(Beginning of Supplied information)

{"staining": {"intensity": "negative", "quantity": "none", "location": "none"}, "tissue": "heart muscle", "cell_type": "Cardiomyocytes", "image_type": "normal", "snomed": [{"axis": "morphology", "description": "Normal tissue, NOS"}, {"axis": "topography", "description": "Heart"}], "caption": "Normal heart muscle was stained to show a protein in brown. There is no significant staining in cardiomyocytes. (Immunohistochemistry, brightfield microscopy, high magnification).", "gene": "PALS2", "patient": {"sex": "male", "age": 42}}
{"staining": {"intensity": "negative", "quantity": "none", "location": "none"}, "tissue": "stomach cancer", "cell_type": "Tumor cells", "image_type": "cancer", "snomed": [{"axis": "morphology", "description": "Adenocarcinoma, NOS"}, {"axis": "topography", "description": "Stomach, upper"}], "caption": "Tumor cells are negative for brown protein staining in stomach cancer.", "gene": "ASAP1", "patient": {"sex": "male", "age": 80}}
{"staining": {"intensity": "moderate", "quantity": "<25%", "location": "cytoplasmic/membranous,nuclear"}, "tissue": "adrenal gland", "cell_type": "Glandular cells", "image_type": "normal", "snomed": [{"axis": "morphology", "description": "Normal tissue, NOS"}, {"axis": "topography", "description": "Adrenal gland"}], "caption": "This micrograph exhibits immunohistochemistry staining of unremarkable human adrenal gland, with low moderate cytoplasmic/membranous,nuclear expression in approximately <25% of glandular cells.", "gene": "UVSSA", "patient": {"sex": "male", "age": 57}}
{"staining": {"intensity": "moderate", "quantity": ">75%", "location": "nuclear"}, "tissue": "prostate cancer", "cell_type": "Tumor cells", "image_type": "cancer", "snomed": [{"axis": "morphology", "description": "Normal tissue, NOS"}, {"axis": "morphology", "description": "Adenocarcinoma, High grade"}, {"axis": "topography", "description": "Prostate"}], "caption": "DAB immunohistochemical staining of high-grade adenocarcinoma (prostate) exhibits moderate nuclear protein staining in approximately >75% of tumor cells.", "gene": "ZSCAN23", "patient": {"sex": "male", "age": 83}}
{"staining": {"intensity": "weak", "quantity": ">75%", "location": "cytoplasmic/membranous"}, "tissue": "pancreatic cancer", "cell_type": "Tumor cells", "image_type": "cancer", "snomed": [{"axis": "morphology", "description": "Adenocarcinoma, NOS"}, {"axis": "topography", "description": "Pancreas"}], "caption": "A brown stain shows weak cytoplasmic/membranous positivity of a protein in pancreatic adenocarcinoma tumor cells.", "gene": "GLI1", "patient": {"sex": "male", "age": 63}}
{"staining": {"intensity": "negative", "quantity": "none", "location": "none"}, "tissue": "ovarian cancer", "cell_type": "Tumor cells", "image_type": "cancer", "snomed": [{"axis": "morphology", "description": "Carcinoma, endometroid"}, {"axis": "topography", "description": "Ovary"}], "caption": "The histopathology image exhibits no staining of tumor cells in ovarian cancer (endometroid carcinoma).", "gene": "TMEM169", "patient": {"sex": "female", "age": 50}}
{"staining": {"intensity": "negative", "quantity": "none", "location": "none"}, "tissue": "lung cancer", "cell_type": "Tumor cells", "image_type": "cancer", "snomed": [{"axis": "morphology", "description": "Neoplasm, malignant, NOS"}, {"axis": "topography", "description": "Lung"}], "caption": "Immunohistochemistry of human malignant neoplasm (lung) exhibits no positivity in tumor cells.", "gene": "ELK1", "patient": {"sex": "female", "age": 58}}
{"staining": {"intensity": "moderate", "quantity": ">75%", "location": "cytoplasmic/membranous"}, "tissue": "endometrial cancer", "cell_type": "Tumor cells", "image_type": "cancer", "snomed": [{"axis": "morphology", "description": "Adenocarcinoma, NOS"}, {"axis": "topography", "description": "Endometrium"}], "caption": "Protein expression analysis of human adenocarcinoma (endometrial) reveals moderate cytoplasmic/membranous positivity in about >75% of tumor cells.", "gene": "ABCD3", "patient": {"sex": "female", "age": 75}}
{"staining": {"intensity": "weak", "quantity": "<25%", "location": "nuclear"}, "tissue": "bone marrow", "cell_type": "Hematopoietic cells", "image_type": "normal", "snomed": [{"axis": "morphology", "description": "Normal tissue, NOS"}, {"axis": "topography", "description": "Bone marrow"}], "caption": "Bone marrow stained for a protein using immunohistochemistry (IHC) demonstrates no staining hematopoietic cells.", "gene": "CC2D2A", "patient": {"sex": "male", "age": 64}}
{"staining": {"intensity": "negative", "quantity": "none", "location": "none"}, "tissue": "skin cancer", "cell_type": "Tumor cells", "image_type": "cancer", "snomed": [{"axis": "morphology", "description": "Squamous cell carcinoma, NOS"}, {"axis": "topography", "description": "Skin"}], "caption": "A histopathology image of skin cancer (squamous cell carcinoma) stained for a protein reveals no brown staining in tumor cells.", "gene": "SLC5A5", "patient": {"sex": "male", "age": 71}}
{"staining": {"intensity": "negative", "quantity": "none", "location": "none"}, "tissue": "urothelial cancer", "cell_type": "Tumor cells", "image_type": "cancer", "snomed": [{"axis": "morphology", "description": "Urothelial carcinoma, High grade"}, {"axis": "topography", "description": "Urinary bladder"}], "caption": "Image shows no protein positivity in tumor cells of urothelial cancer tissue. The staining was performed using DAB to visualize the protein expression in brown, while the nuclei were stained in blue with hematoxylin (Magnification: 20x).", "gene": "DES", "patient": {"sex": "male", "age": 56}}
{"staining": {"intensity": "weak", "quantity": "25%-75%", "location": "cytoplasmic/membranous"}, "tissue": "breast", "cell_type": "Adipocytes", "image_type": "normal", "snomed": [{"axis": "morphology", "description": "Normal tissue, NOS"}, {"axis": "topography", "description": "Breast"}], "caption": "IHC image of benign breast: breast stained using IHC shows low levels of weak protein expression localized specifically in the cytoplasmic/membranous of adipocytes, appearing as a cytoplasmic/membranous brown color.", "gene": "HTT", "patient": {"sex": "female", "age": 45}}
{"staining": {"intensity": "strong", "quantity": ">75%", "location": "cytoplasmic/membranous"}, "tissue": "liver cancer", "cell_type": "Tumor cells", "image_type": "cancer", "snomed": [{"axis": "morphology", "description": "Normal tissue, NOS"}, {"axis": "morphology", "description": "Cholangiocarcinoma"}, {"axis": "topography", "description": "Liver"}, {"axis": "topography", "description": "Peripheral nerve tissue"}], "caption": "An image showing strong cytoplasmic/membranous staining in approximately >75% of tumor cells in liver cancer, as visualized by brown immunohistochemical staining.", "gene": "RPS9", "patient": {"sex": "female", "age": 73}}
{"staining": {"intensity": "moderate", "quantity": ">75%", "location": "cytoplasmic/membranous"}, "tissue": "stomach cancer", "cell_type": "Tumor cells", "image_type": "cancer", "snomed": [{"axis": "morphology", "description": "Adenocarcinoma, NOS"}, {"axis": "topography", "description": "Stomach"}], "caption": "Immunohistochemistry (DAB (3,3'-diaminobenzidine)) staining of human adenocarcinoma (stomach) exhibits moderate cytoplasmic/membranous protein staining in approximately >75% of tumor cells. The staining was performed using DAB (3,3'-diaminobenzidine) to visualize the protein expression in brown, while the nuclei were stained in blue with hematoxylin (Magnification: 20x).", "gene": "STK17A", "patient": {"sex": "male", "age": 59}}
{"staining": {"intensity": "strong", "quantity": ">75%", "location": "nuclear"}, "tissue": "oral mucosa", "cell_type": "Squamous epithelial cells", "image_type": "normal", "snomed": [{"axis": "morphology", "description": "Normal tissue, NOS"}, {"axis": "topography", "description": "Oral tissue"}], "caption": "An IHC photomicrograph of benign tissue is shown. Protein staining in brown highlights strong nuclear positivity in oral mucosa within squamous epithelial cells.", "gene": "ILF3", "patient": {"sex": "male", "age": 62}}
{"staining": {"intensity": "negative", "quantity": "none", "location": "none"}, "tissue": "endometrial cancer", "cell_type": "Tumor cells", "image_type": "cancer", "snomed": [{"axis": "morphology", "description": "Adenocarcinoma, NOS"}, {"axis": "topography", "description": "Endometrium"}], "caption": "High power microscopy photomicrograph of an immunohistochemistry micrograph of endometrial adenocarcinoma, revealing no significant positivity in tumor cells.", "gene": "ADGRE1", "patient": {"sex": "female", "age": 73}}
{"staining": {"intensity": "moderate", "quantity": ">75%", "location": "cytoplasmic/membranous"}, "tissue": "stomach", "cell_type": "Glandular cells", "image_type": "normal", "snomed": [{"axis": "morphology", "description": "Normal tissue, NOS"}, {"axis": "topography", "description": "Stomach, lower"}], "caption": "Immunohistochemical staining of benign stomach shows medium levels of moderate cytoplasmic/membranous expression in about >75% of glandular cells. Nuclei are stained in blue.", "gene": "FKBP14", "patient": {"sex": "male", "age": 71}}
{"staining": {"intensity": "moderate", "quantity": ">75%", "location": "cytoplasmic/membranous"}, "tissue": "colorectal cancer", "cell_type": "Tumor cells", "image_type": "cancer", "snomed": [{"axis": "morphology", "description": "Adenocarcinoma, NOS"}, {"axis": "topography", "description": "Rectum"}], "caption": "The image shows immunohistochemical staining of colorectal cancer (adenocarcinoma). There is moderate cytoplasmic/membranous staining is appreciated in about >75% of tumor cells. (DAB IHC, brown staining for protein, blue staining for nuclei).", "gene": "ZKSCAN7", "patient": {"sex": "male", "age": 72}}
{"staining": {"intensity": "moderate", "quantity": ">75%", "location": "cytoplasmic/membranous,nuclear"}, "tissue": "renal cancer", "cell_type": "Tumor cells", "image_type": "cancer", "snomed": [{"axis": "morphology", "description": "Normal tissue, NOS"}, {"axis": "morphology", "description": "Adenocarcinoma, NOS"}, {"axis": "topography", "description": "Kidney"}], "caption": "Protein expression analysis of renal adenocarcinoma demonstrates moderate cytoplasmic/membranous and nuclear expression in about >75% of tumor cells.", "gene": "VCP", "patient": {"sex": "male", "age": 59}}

(End of Supplied information)

Would you restate, word for word, every line of the listing from its first line through the line with "staining of high-grade"?

Answer area =
{"staining": {"intensity": "negative", "quantity": "none", "location": "none"}, "tissue": "heart muscle", "cell_type": "Cardiomyocytes", "image_type": "normal", "snomed": [{"axis": "morphology", "description": "Normal tissue, NOS"}, {"axis": "topography", "description": "Heart"}], "caption": "Normal heart muscle was stained to show a protein in brown. There is no significant staining in cardiomyocytes. (Immunohistochemistry, brightfield microscopy, high magnification).", "gene": "PALS2", "patient": {"sex": "male", "age": 42}}
{"staining": {"intensity": "negative", "quantity": "none", "location": "none"}, "tissue": "stomach cancer", "cell_type": "Tumor cells", "image_type": "cancer", "snomed": [{"axis": "morphology", "description": "Adenocarcinoma, NOS"}, {"axis": "topography", "description": "Stomach, upper"}], "caption": "Tumor cells are negative for brown protein staining in stomach cancer.", "gene": "ASAP1", "patient": {"sex": "male", "age": 80}}
{"staining": {"intensity": "moderate", "quantity": "<25%", "location": "cytoplasmic/membranous,nuclear"}, "tissue": "adrenal gland", "cell_type": "Glandular cells", "image_type": "normal", "snomed": [{"axis": "morphology", "description": "Normal tissue, NOS"}, {"axis": "topography", "description": "Adrenal gland"}], "caption": "This micrograph exhibits immunohistochemistry staining of unremarkable human adrenal gland, with low moderate cytoplasmic/membranous,nuclear expression in approximately <25% of glandular cells.", "gene": "UVSSA", "patient": {"sex": "male", "age": 57}}
{"staining": {"intensity": "moderate", "quantity": ">75%", "location": "nuclear"}, "tissue": "prostate cancer", "cell_type": "Tumor cells", "image_type": "cancer", "snomed": [{"axis": "morphology", "description": "Normal tissue, NOS"}, {"axis": "morphology", "description": "Adenocarcinoma, High grade"}, {"axis": "topography", "description": "Prostate"}], "caption": "DAB immunohistochemical staining of high-grade adenocarcinoma (prostate) exhibits moderate nuclear protein staining in approximately >75% of tumor cells.", "gene": "ZSCAN23", "patient": {"sex": "male", "age": 83}}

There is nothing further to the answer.